Below are some entries; state how many of their lines contain the word "Easy", with nothing else in the reply.

(Beginning of RECORDS PROVIDED)

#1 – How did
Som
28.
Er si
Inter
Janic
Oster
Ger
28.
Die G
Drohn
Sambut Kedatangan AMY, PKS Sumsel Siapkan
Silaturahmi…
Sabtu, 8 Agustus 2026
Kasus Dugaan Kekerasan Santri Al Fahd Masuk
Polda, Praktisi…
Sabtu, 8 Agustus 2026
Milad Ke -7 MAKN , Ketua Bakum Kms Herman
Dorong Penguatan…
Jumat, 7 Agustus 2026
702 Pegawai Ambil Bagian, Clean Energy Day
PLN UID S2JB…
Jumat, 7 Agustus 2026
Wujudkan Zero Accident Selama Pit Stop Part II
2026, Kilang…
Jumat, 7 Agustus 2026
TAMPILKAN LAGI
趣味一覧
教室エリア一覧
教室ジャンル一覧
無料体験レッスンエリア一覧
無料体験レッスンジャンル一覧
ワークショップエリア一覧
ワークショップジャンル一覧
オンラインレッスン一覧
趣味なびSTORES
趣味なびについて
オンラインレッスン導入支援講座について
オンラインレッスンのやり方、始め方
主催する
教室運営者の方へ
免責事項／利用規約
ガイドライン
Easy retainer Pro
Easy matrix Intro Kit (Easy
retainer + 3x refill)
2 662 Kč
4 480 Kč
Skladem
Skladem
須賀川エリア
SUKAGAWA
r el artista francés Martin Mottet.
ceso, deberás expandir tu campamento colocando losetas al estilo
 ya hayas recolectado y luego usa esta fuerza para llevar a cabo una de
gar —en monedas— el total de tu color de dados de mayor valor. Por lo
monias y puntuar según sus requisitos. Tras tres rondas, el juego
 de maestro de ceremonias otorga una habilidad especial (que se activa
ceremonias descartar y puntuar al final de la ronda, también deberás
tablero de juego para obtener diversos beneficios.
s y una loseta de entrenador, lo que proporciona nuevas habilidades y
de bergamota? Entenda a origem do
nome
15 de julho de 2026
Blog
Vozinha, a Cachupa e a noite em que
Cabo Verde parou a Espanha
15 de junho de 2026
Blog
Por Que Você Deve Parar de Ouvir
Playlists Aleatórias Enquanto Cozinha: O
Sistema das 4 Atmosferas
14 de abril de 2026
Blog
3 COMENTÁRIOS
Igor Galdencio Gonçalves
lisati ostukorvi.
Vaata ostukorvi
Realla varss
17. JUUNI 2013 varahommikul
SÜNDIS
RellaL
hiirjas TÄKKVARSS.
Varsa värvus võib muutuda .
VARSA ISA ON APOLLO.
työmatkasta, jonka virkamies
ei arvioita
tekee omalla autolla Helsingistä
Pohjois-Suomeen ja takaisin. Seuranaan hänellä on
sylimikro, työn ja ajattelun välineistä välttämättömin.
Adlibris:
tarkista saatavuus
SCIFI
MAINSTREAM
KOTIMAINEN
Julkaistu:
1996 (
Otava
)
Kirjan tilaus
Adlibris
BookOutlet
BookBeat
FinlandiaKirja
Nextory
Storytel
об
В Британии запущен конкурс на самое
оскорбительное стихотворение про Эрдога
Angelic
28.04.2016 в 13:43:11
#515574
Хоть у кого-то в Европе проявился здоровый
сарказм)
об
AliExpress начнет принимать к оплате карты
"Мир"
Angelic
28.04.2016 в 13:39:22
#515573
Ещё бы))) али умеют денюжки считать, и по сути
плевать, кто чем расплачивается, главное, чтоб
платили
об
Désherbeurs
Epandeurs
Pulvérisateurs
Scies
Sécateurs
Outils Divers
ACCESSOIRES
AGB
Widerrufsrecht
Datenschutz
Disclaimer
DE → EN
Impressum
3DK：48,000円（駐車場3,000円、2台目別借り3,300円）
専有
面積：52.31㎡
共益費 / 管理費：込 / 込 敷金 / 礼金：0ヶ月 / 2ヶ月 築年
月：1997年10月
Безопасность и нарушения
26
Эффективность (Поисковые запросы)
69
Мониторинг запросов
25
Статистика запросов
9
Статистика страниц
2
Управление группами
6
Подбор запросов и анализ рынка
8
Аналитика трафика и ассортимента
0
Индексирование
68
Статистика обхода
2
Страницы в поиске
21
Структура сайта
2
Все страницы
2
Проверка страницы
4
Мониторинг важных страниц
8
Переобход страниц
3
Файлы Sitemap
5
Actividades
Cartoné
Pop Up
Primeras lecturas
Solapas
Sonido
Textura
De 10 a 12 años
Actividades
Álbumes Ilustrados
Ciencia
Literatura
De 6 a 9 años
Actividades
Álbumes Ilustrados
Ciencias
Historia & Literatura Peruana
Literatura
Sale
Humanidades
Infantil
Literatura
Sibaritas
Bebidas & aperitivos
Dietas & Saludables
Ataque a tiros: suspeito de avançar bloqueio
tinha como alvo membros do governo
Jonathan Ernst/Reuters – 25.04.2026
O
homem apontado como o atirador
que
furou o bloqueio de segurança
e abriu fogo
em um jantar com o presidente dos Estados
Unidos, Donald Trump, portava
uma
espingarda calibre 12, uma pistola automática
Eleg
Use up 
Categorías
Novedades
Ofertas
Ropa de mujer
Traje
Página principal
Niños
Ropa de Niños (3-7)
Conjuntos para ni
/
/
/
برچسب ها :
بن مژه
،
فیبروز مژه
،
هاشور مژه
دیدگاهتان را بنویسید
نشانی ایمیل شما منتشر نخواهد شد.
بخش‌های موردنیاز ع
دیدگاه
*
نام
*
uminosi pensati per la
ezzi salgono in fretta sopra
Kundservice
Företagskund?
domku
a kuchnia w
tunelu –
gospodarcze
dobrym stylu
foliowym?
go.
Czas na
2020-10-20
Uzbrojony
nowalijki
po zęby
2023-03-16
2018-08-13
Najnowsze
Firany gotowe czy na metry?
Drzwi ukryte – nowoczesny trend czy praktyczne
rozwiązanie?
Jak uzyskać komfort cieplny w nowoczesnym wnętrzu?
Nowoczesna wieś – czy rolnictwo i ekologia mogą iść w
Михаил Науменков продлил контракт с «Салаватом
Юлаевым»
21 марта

(End of RECORDS PROVIDED)

_WRITTEN ANSWER_
2